Anything round will work, you could even turn something on the lathe to fit, it just needs to be two different diameters. You just need to make sure the round object you are using to measure is touching on the angled portion of each side like in the book pictures I showed above. It might take some experimenting to find something that fits. It doesn’t matter what the diameters are, you just need to be able to measure them to use in the formula. You can even measure to the far side OD if you couldn’t fit a parallel in there.
 
Thank you extropic; not sure why your text came out bold. I looked at my reply and nothing is bold so something got messed up in transmitting it. It was just saying what I was going to attempt. I will look at all the other things when I get my orders.

IschI99; I will try the rod application as well, in my early days of management, one of my Directors taught me that no one solution is to be used to determine if you proceed. Look at all the different approaches, if they all produce similar outcomes, then re verify and proceed. I have used that on many different subjects. Same here. Several ideas on checking these angles. If all of them produce the same results it should be what they are.

Thank you
 
extropic; just caught the little note on your last post "easy/simple". I was young and dumb back then, I cant say old and wise yet, but I'm getting there.

Thank you
 
Thank you extropic; not sure why your text came out bold. I looked at my reply and nothing is bold so something got messed up in transmitting it. It was just saying what I was going to attempt. I will look at all the other things when I get my orders.

Go back to reply #54 and look at your message that I quoted and "BOLD"ed some text. It's what I do if I want to highlight part of a previous reply.
 
extropic; got it now, sorry. I was trying to say that I would trim the 67 degree cut angle to the proper width top and bottom so when I place it in the original piece I could see any clearance issues, basically a wedge shape on the end of a rod.

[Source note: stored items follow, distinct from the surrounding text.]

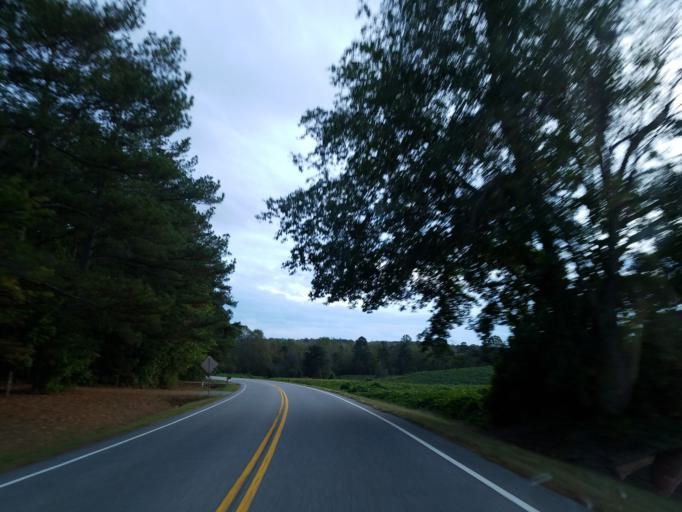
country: US
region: Georgia
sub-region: Dawson County
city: Dawsonville
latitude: 34.3912
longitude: -84.1262
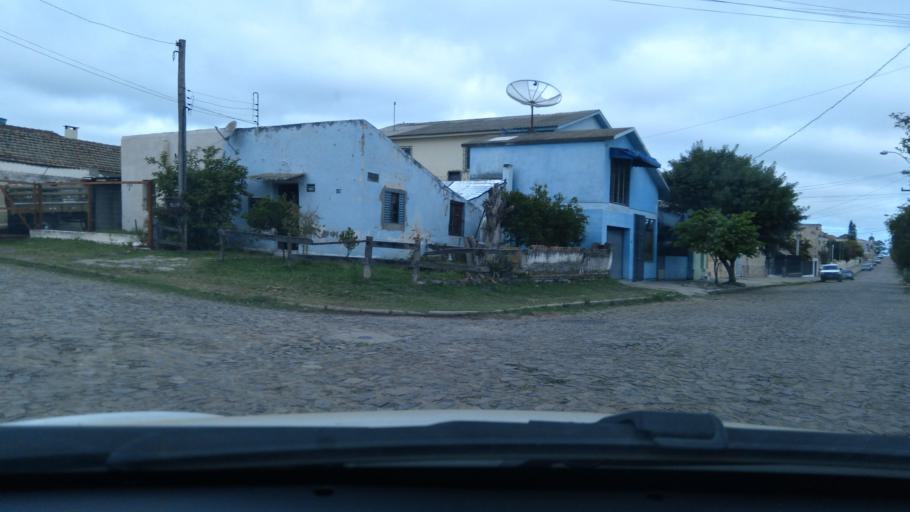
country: BR
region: Rio Grande do Sul
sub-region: Dom Pedrito
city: Dom Pedrito
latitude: -30.9805
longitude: -54.6716
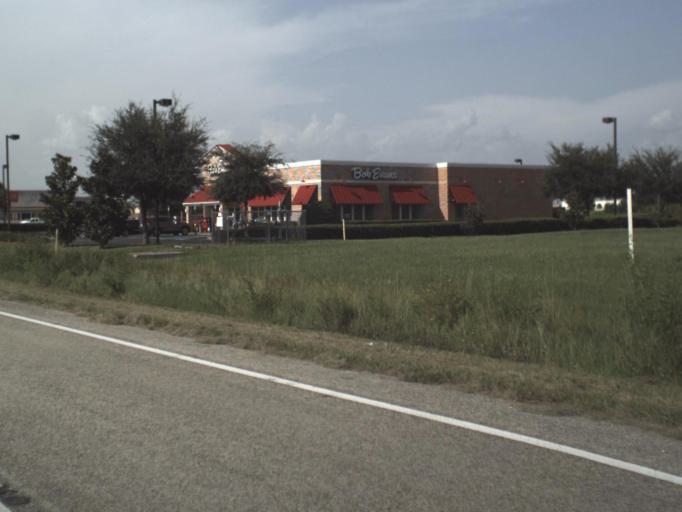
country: US
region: Florida
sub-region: Polk County
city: Lake Wales
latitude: 27.9486
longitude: -81.6173
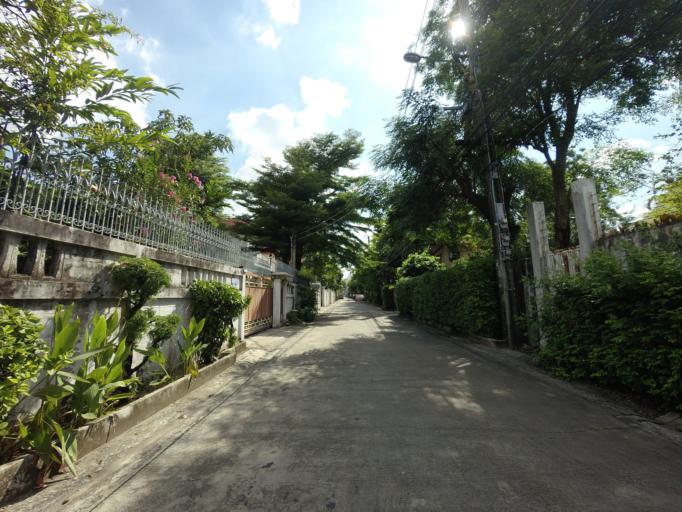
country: TH
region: Bangkok
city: Huai Khwang
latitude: 13.7871
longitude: 100.5934
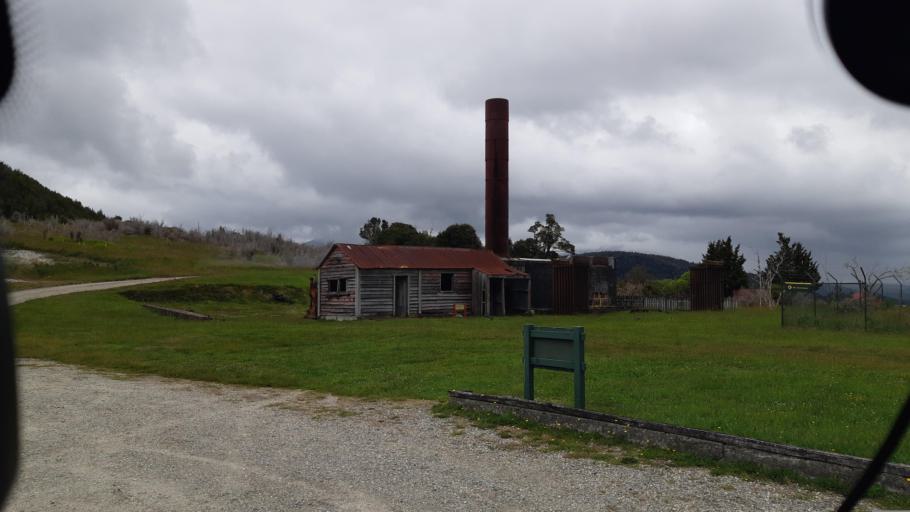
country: NZ
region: West Coast
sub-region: Buller District
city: Westport
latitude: -42.2944
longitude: 171.8245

What you describe is cutting a complete wedge shaped piece and dropping it in the slot, I believe? And also that the piece I need to check it to is on the machine, not the handle side. I dont believe there is any axial taper on these parts, if there is it is negligible but I will check. I think a large scale version of axial taper would be a like a dove tail shape? I don't recall seeing that on these pieces they just slide in from the end. I did not include the counter bore on my extension. Same thought not necessary. I have ordered from McMaster Carr, so I am familiar with the company, just not for these applications.

Thank you
 
extropic; got it now, sorry. I was trying to say that I would trim the 67 degree cut angle to the proper width top and bottom so when I place it in the original piece I could see any clearance issues, basically a wedge shape on the end of a rod. What you describe is cutting a complete wedge shaped piece and dropping it in the slot, I believe? And also that the piece I need to check it to is on the machine, not the handle side. I dont believe there is any axial taper on these parts, if there is it is negligible but I will check. I think a large scale version of axial taper would be a like a dove tail shape? I don't recall seeing that on these pieces they just slide in from the end. I did not include the counter bore on my extension. Same thought not necessary. I have ordered from McMaster Carr, so I am familiar with the company, just not for these applications.

Thank you

Lots of good answers there.
I still don't comprehend your explanation of the pie shaped gage piece.
This is what I had in mind. Click to enlarge.
want2drive 1.jpg

Do you intend to make longer replacements for the OEM parts, currently attached to the leadscrews, or do you intend to make additional extension parts and leave the OEM parts on the leadscrews?

If it were me, I would check the slot angle on the handle rather than the mating part, The handle is easiest to remove from the machine and once we know the configuration of the handle, we will also know the configuration of the mating part.